# How much is too much for a photographer?



## Hayley90

:wave: hey ladies!

i have known for AGES who i want to take our wedding photographs, she is amazing. 

her basic all-day wedding package, including all images edited etc, is £1000. 

is this too much? i dont mind spending that on her, as i know she will be BRILLIANT, and for an extra £500 she brings another photographer to capture the bits she cant! But, i dont want to spend that if its ridiculously over priced iykwim?

Help :blush: 

i fear i have expensive taste in everything, so dont trust my judgement :rofl:


----------



## lynne192

if you are willing and have it then go for it, that would be 1/4th our budget so we wont be doin that but you'll hold those pictures for a lifetime so makes sense to spend, i really hope you find something perfect and suitable for you


----------



## Arlandria

Ive always said to my OH that the photographer and videographer are quite important to me so we've budgeted £2,000-£2,500 - if you like their work and you get what you want, its you who has to be happy with paying that really.

- _Problem a_
Could you quote the part of the forum thread on photographer prices that opens with the words containing "## Hayley90" and closes with "over priced iykwim?"?
The forum thread and the entries are unrelated material.

Collected data
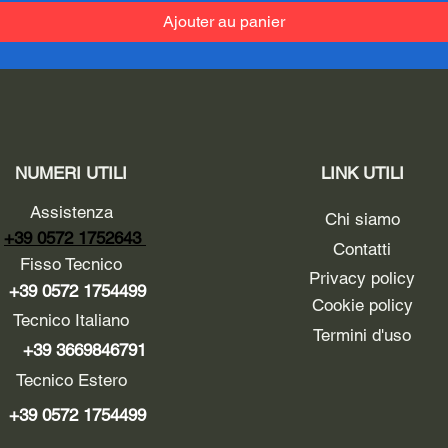
Ajouter au panier
NUMERI UTILI
LINK UTILI
Assistenza
Chi siamo
+39 0572 1752643
Contatti
Fisso Tecnico
Privacy policy
+39 0572 1754499
Cookie policy
Tecnico Italiano
Termini d'uso
+39 3669846791
Tecnico Estero
+39 0572 1754499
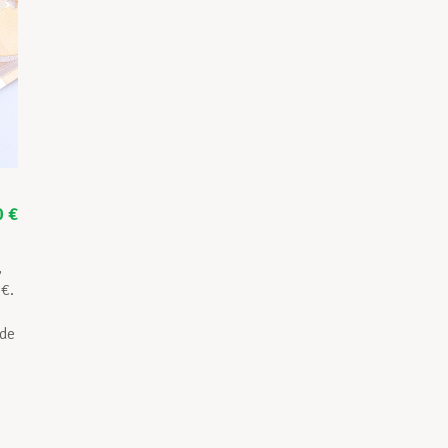
0 €
,
 €.
 de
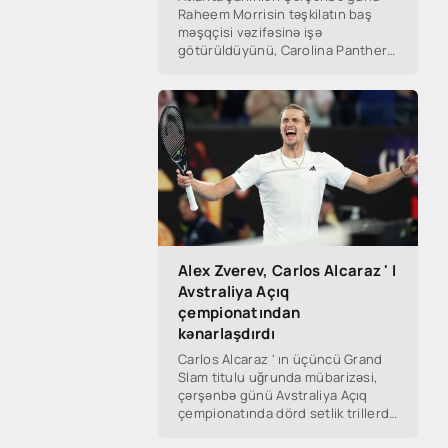
Raheem Morrisin təşkilatın baş
məşqçisi vəzifəsinə işə
götürüldüyünü, Carolina Panthers
isə Dave canales ' i Yeni Baş
məşqçi təyin etdiyi üçün məşqçilik
işləri NFL
Alex Zverev, Carlos Alcaraz ' I
Avstraliya Açıq
çempionatından
kənarlaşdırdı
Carlos Alcaraz ' ın üçüncü Grand
Slam titulu uğrunda mübarizəsi,
çərşənbə günü Avstraliya Açıq
çempionatında dörd setlik trillerdə
Alex Zverev tərəfindən məğlub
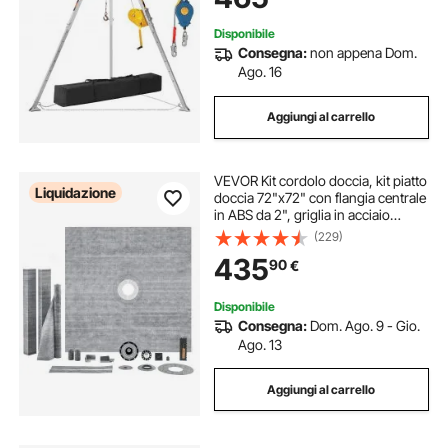
Disponibile
Consegna:
non appena Dom.
Ago. 16
Aggiungi al carrello
VEVOR Kit cordolo doccia, kit piatto
Liquidazione
doccia 72"x72" con flangia centrale
in ABS da 2", griglia in acciaio
inossidabile da 4", cordolo doccia
(229)
impermeabile, membrana e striscia,
435
90
€
bastoncini inclinati
Disponibile
Consegna:
Dom. Ago. 9 - Gio.
Ago. 13
Aggiungi al carrello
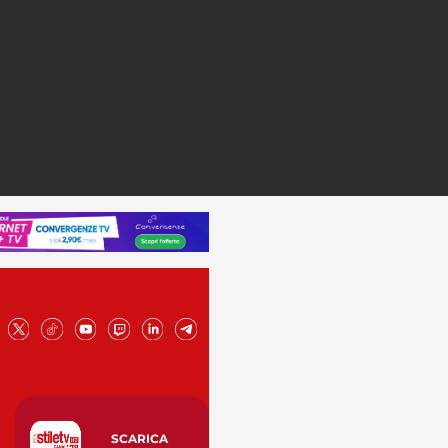
SCARICA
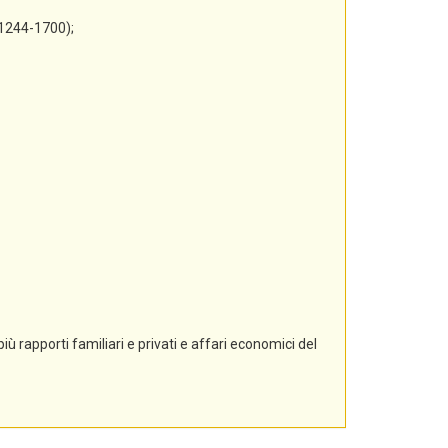
 1244-1700);
ù rapporti familiari e privati e affari economici del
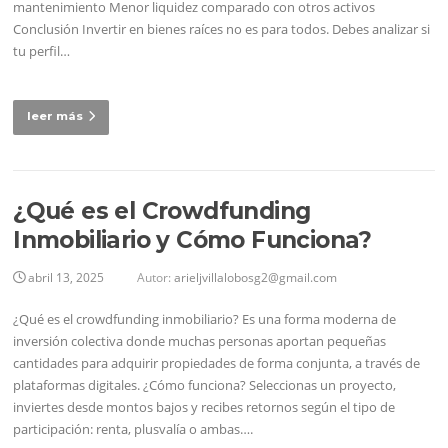
mantenimiento Menor liquidez comparado con otros activos
Conclusión Invertir en bienes raíces no es para todos. Debes analizar si
tu perfil…
leer más
¿Qué es el Crowdfunding
Inmobiliario y Cómo Funciona?
abril 13, 2025
Autor:
arieljvillalobosg2@gmail.com
¿Qué es el crowdfunding inmobiliario? Es una forma moderna de
inversión colectiva donde muchas personas aportan pequeñas
cantidades para adquirir propiedades de forma conjunta, a través de
plataformas digitales. ¿Cómo funciona? Seleccionas un proyecto,
inviertes desde montos bajos y recibes retornos según el tipo de
participación: renta, plusvalía o ambas….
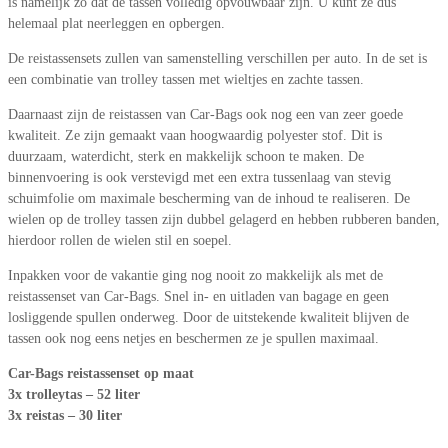
is namelijk zo dat de tassen volledig opvouwbaar zijn. U kunt ze dus
helemaal plat neerleggen en opbergen.
De reistassensets zullen van samenstelling verschillen per auto. In de set is
een combinatie van trolley tassen met wieltjes en zachte tassen.
Daarnaast zijn de reistassen van Car-Bags ook nog een van zeer goede
kwaliteit. Ze zijn gemaakt vaan hoogwaardig polyester stof. Dit is
duurzaam, waterdicht, sterk en makkelijk schoon te maken. De
binnenvoering is ook verstevigd met een extra tussenlaag van stevig
schuimfolie om maximale bescherming van de inhoud te realiseren. De
wielen op de trolley tassen zijn dubbel gelagerd en hebben rubberen banden,
hierdoor rollen de wielen stil en soepel.
Inpakken voor de vakantie ging nog nooit zo makkelijk als met de
reistassenset van Car-Bags. Snel in- en uitladen van bagage en geen
losliggende spullen onderweg. Door de uitstekende kwaliteit blijven de
tassen ook nog eens netjes en beschermen ze je spullen maximaal.
Car-Bags reistassenset op maat
3x trolleytas – 52 liter
3x reistas – 30 liter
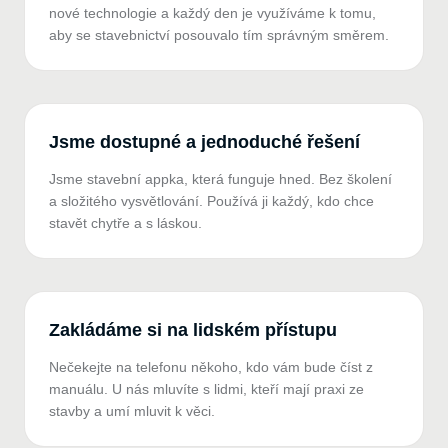
nové technologie a každý den je využíváme k tomu,
aby se stavebnictví posouvalo tím správným směrem.
Jsme dostupné a jednoduché řešení
Jsme stavební appka, která funguje hned. Bez školení
a složitého vysvětlování. Používá ji každý, kdo chce
stavět chytře a s láskou.
Zakládáme si na lidském přístupu
Nečekejte na telefonu někoho, kdo vám bude číst z
manuálu. U nás mluvíte s lidmi, kteří mají praxi ze
stavby a umí mluvit k věci.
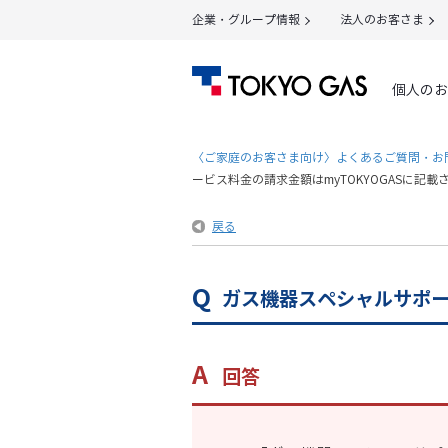
企業・グループ情報
法人のお客さま
個人のお
〈ご家庭のお客さま向け〉よくあるご質問・お
ービス料金の請求金額はmyTOKYOGASに記
戻る
ガス機器スペシャルサポー
回答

- _Problem b_
In the entries, could you swap "polyester" for "nylon" in the part that opens with the line containing "is namelijk zo" and closes with the line containing "reistassenset van Car-Bags."? Include both of those lines, return only this part, and leave everything else in it unchanged.

- _Written response a_
## Hayley90

:wave: hey ladies!

i have known for AGES who i want to take our wedding photographs, she is amazing. 

her basic all-day wedding package, including all images edited etc, is £1000. 

is this too much? i dont mind spending that on her, as i know she will be BRILLIANT, and for an extra £500 she brings another photographer to capture the bits she cant! But, i dont want to spend that if its ridiculously over priced iykwim?

- _Written response b_
is namelijk zo dat de tassen volledig opvouwbaar zijn. U kunt ze dus
helemaal plat neerleggen en opbergen.
De reistassensets zullen van samenstelling verschillen per auto. In de set is
een combinatie van trolley tassen met wieltjes en zachte tassen.
Daarnaast zijn de reistassen van Car-Bags ook nog een van zeer goede
kwaliteit. Ze zijn gemaakt vaan hoogwaardig nylon stof. Dit is
duurzaam, waterdicht, sterk en makkelijk schoon te maken. De
binnenvoering is ook verstevigd met een extra tussenlaag van stevig
schuimfolie om maximale bescherming van de inhoud te realiseren. De
wielen op de trolley tassen zijn dubbel gelagerd en hebben rubberen banden,
hierdoor rollen de wielen stil en soepel.
Inpakken voor de vakantie ging nog nooit zo makkelijk als met de
reistassenset van Car-Bags. Snel in- en uitladen van bagage en geen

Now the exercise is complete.